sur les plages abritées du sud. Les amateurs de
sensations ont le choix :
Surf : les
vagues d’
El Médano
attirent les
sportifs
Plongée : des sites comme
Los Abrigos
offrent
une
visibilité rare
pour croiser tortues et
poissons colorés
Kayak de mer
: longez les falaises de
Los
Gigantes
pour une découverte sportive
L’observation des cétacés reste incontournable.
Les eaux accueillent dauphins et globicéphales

··········

• _Task prompt_:
Transcribe every entry in the listing, word for word.

• _Task answer_:
sur les plages abritées du sud. Les amateurs de
sensations ont le choix :
Surf : les
vagues d’
El Médano
attirent les
sportifs
Plongée : des sites comme
Los Abrigos
offrent
une
visibilité rare
pour croiser tortues et
poissons colorés
Kayak de mer
: longez les falaises de
Los
Gigantes
pour une découverte sportive
L’observation des cétacés reste incontournable.
Les eaux accueillent dauphins et globicéphales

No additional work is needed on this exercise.